Jonah could not bear to live in a world in which his Lord would forgive his worst enemy.  And the root cause of all of this was nothing other than the character of God: gracious and merciful, slow to anger, and abounding in steadfast love.

You see, Jonah was not running from the Lord’s judgment.  Jonah was running from the Lord’s grace – the Lord’s grace to Jonah’s enemies.  Jonah held onto his nationalism, his exclusivism, and his anger.  So Jonah said to God, “If you’re like that, I’d rather be dead.”

Jonah went out of the city and pouted.  While he pouted under the burning sun, the Lord appointed a bush to grow and provide shade for Jonah.  Jonah became rather fond of that bush.  But then the Lord appointed a worm to chew on the bush until it died.  And then the sun beat down again on Jonah.  Again he said to God, “It is better for me to die than to live.”

The Lord said to Jonah, “Is it right for you to be angry about the bush?”

“Yes, angry enough to die.”

Then the Lord said, “If you are so concerned about this bush, HOW MUCH MORE should I be concerned about Nineveh, about the hundred and twenty thousand people in it, not to mention the animals?

And that’s how the book ends, with a question – a question we don’t know how Jonah answered.  It ends something like the way Jesus ended his Parable of the Prodigal Son. (Luke 15)  You know the parable: the younger son wasted his inheritance, but repented and came home to the waiting father, who welcomed him and threw a feast for him.  But the older brother would not come in, angry that his father had welcomed the pathetic younger son.  That parable ended with a question too, as the father invited the older son to join the celebration, “for this brother of yours was dead and has come to life, was lost and has been found.”  We don’t know what the elder brother answered.  We don’t know what Jonah answered, either.  But what we do know is that in both stories, the character of God shines, the merciful, gracious, quick to forgive character of God.
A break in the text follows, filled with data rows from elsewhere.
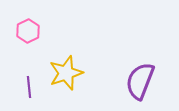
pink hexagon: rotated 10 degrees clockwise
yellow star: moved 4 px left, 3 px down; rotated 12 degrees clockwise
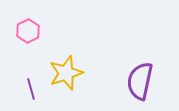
purple semicircle: rotated 9 degrees counterclockwise
purple line: moved 2 px right, 2 px down; rotated 10 degrees counterclockwise
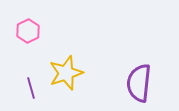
purple semicircle: moved 1 px left, 2 px down; rotated 6 degrees counterclockwise
purple line: moved 1 px up
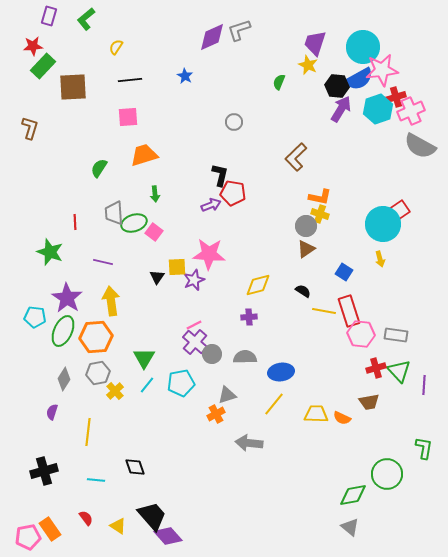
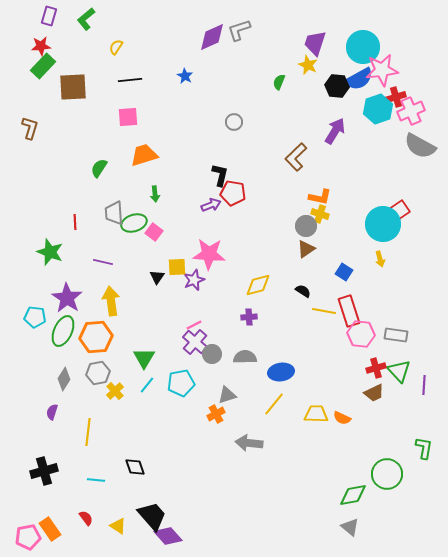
red star at (33, 46): moved 8 px right
purple arrow at (341, 109): moved 6 px left, 22 px down
brown trapezoid at (369, 402): moved 5 px right, 9 px up; rotated 15 degrees counterclockwise
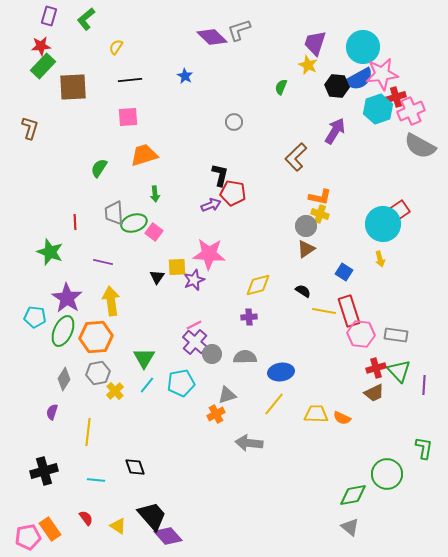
purple diamond at (212, 37): rotated 68 degrees clockwise
pink star at (382, 70): moved 4 px down
green semicircle at (279, 82): moved 2 px right, 5 px down
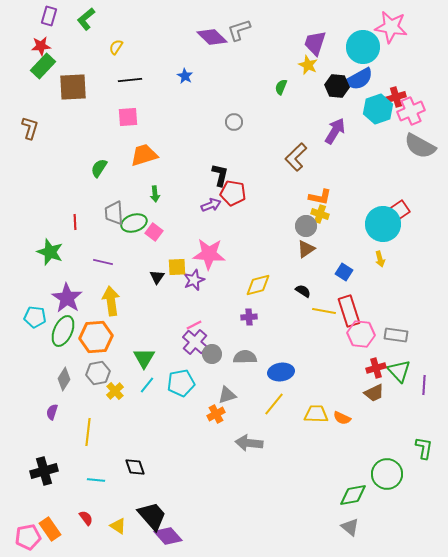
pink star at (382, 74): moved 9 px right, 47 px up; rotated 16 degrees clockwise
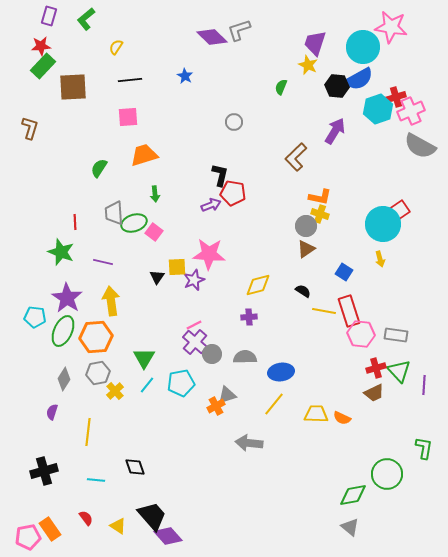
green star at (50, 252): moved 11 px right
orange cross at (216, 414): moved 8 px up
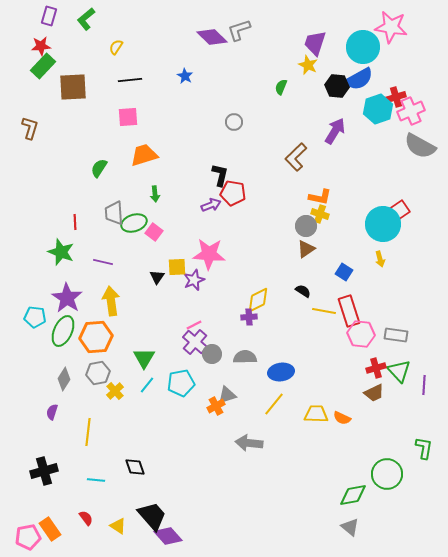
yellow diamond at (258, 285): moved 15 px down; rotated 12 degrees counterclockwise
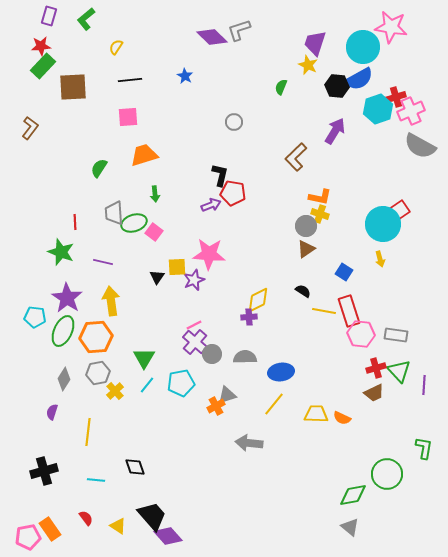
brown L-shape at (30, 128): rotated 20 degrees clockwise
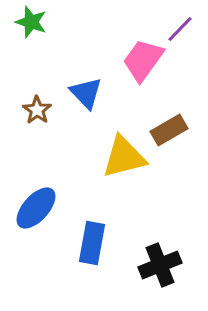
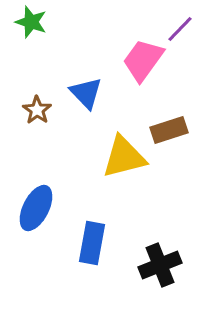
brown rectangle: rotated 12 degrees clockwise
blue ellipse: rotated 15 degrees counterclockwise
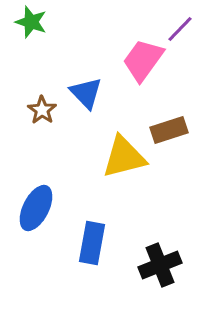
brown star: moved 5 px right
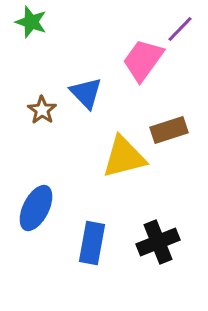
black cross: moved 2 px left, 23 px up
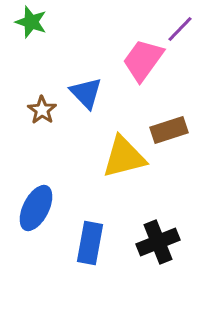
blue rectangle: moved 2 px left
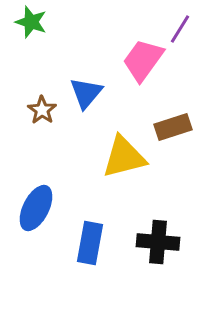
purple line: rotated 12 degrees counterclockwise
blue triangle: rotated 24 degrees clockwise
brown rectangle: moved 4 px right, 3 px up
black cross: rotated 27 degrees clockwise
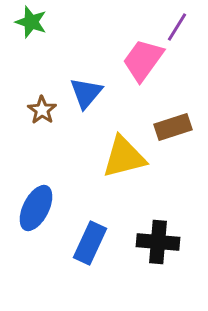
purple line: moved 3 px left, 2 px up
blue rectangle: rotated 15 degrees clockwise
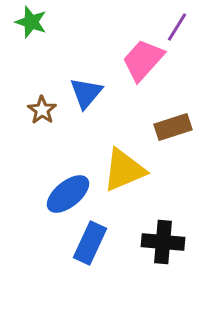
pink trapezoid: rotated 6 degrees clockwise
yellow triangle: moved 13 px down; rotated 9 degrees counterclockwise
blue ellipse: moved 32 px right, 14 px up; rotated 24 degrees clockwise
black cross: moved 5 px right
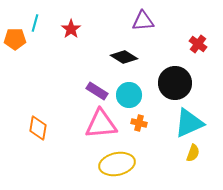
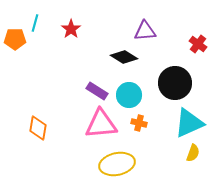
purple triangle: moved 2 px right, 10 px down
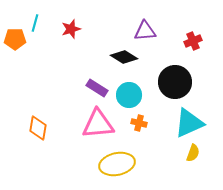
red star: rotated 18 degrees clockwise
red cross: moved 5 px left, 3 px up; rotated 30 degrees clockwise
black circle: moved 1 px up
purple rectangle: moved 3 px up
pink triangle: moved 3 px left
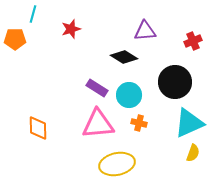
cyan line: moved 2 px left, 9 px up
orange diamond: rotated 10 degrees counterclockwise
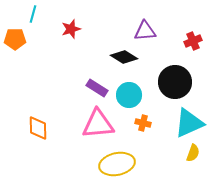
orange cross: moved 4 px right
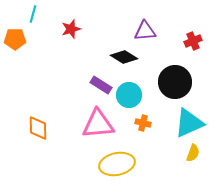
purple rectangle: moved 4 px right, 3 px up
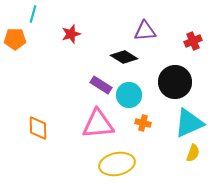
red star: moved 5 px down
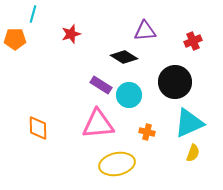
orange cross: moved 4 px right, 9 px down
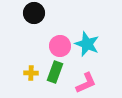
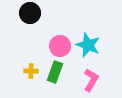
black circle: moved 4 px left
cyan star: moved 1 px right, 1 px down
yellow cross: moved 2 px up
pink L-shape: moved 5 px right, 3 px up; rotated 35 degrees counterclockwise
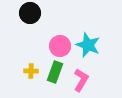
pink L-shape: moved 10 px left
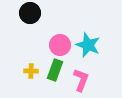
pink circle: moved 1 px up
green rectangle: moved 2 px up
pink L-shape: rotated 10 degrees counterclockwise
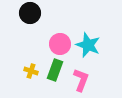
pink circle: moved 1 px up
yellow cross: rotated 16 degrees clockwise
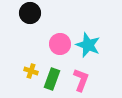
green rectangle: moved 3 px left, 9 px down
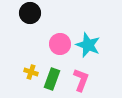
yellow cross: moved 1 px down
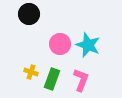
black circle: moved 1 px left, 1 px down
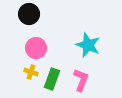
pink circle: moved 24 px left, 4 px down
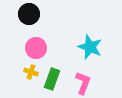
cyan star: moved 2 px right, 2 px down
pink L-shape: moved 2 px right, 3 px down
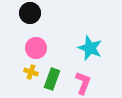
black circle: moved 1 px right, 1 px up
cyan star: moved 1 px down
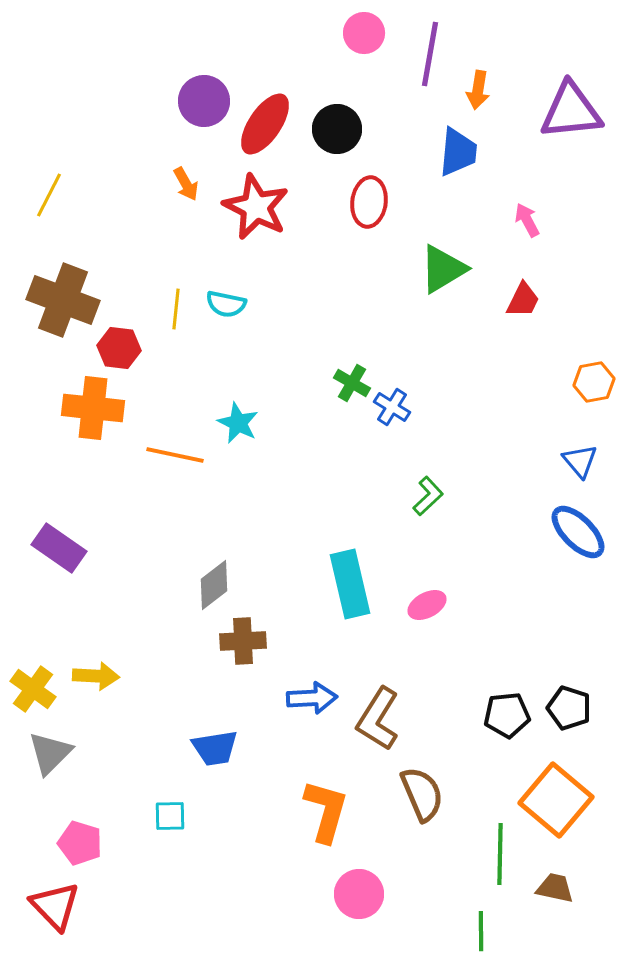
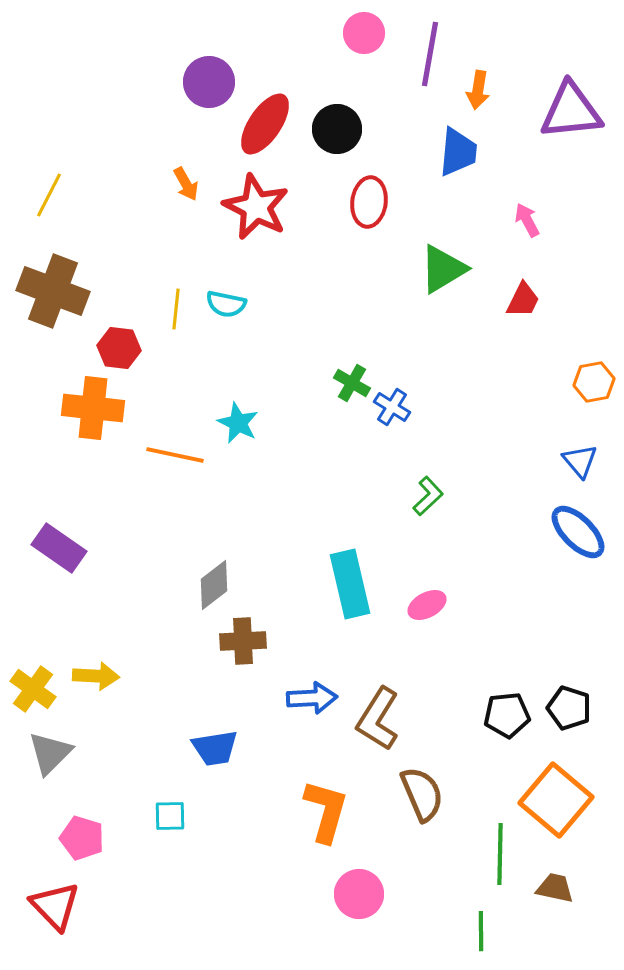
purple circle at (204, 101): moved 5 px right, 19 px up
brown cross at (63, 300): moved 10 px left, 9 px up
pink pentagon at (80, 843): moved 2 px right, 5 px up
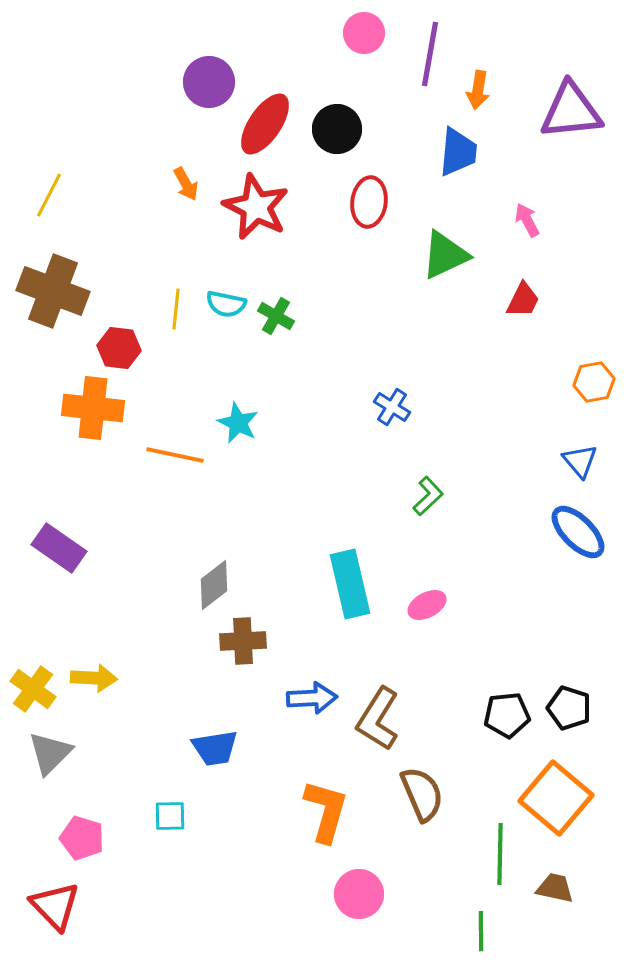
green triangle at (443, 269): moved 2 px right, 14 px up; rotated 6 degrees clockwise
green cross at (352, 383): moved 76 px left, 67 px up
yellow arrow at (96, 676): moved 2 px left, 2 px down
orange square at (556, 800): moved 2 px up
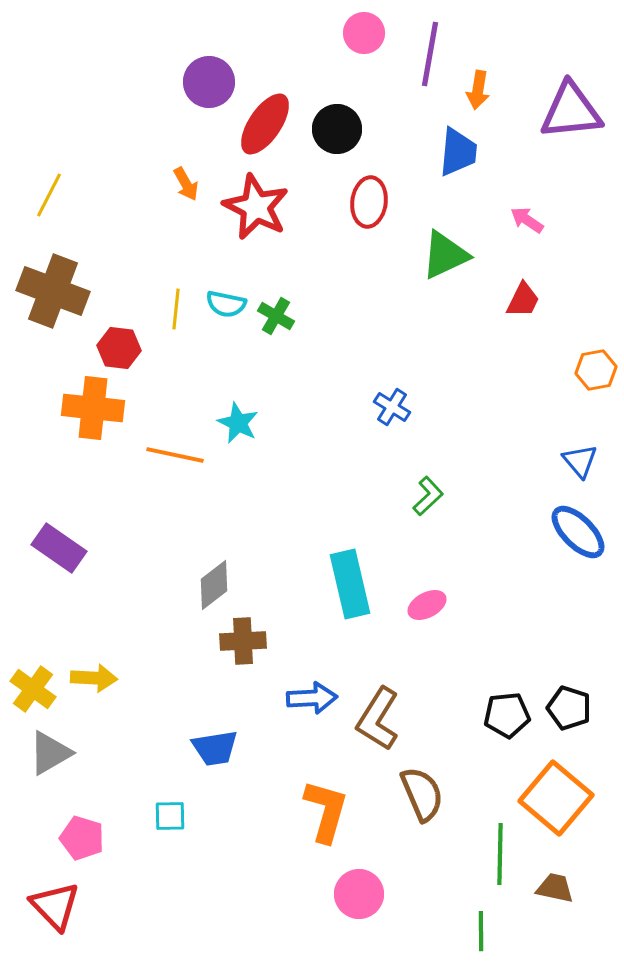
pink arrow at (527, 220): rotated 28 degrees counterclockwise
orange hexagon at (594, 382): moved 2 px right, 12 px up
gray triangle at (50, 753): rotated 15 degrees clockwise
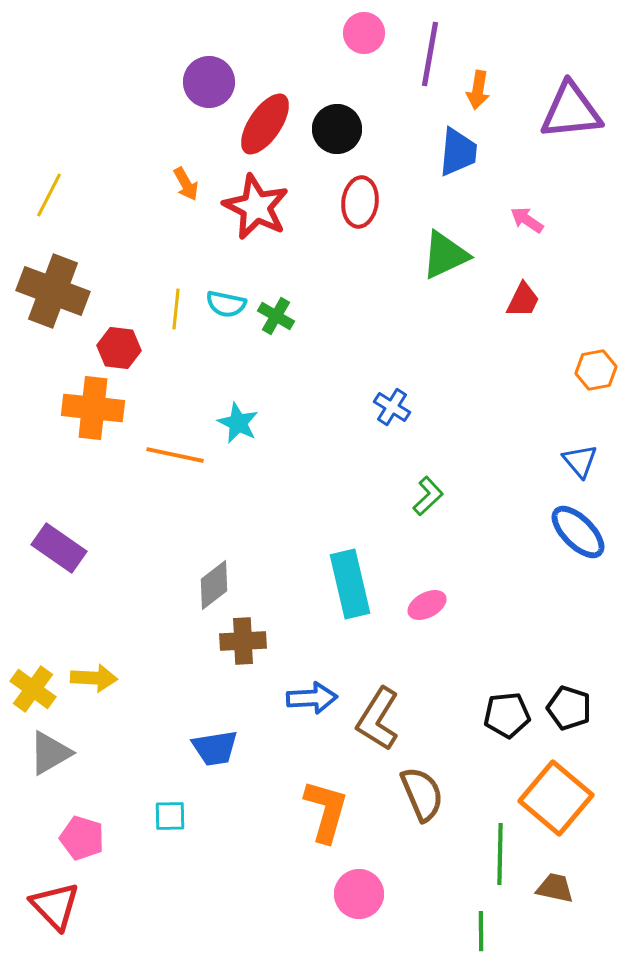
red ellipse at (369, 202): moved 9 px left
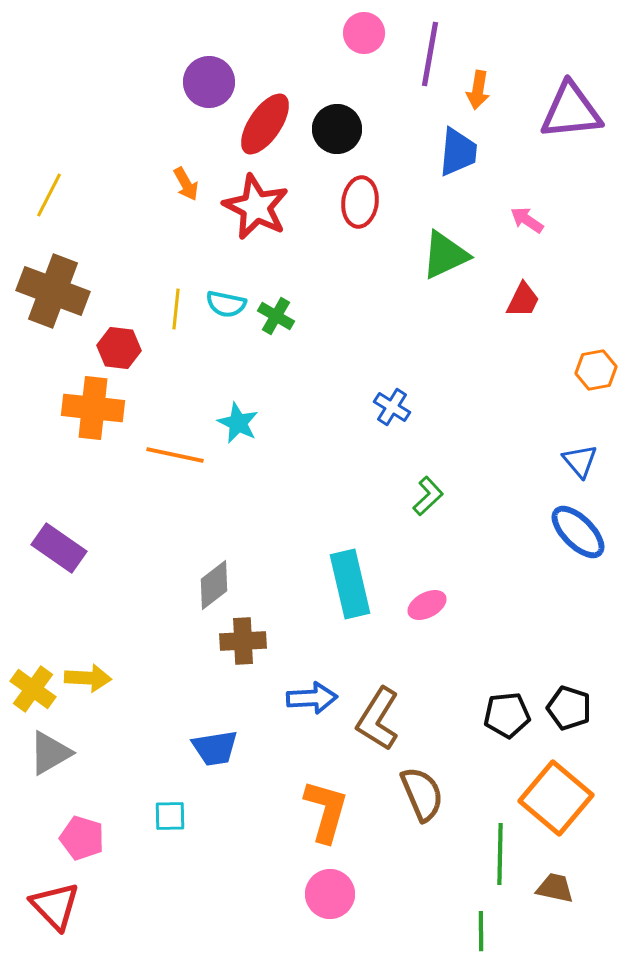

So what are we to make of this Jonah story, so full of colorful characters, especially the character of God?

For one thing, we know that you can’t outrun God.  God will pursue you like the hound of heaven.  God will find you in the depths of the deep.  God will surround you wherever you are.

And God will call you to go and declare the gracious mercy of God, even to your worst enemies.   And, if you’d rather die than to bring grace and mercy to your enemies, God will find you again and challenge you to face your anger.

If you think that you are the kind of character that can outrun God, you will find that God is more of a character than you!